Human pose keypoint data

---

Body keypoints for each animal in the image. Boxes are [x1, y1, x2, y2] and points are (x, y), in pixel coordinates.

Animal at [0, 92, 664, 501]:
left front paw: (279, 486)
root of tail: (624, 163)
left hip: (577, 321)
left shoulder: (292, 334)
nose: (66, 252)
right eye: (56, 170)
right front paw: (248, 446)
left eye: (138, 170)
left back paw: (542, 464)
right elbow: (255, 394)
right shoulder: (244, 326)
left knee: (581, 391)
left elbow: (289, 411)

---

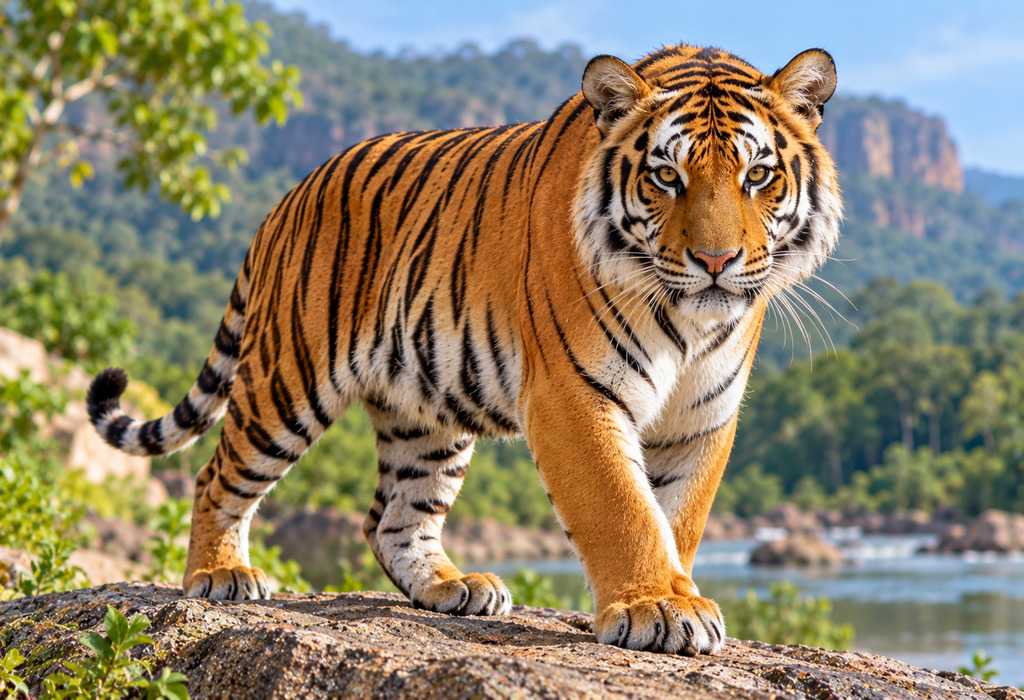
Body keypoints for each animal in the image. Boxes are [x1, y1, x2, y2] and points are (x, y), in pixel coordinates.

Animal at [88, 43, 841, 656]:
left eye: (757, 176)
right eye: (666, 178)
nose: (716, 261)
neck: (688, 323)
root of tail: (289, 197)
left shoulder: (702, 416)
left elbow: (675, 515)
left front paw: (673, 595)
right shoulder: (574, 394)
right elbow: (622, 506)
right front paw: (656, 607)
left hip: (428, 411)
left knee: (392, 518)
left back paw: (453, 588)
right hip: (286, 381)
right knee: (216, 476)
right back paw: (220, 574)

---

Write down again, exactly as given, only the lines above that fall from the line with "left eye: (138, 170)" to the line with "left elbow: (289, 411)", inclusive.

### [Solution]
left eye: (138, 170)
left back paw: (542, 464)
right elbow: (255, 394)
right shoulder: (244, 326)
left knee: (581, 391)
left elbow: (289, 411)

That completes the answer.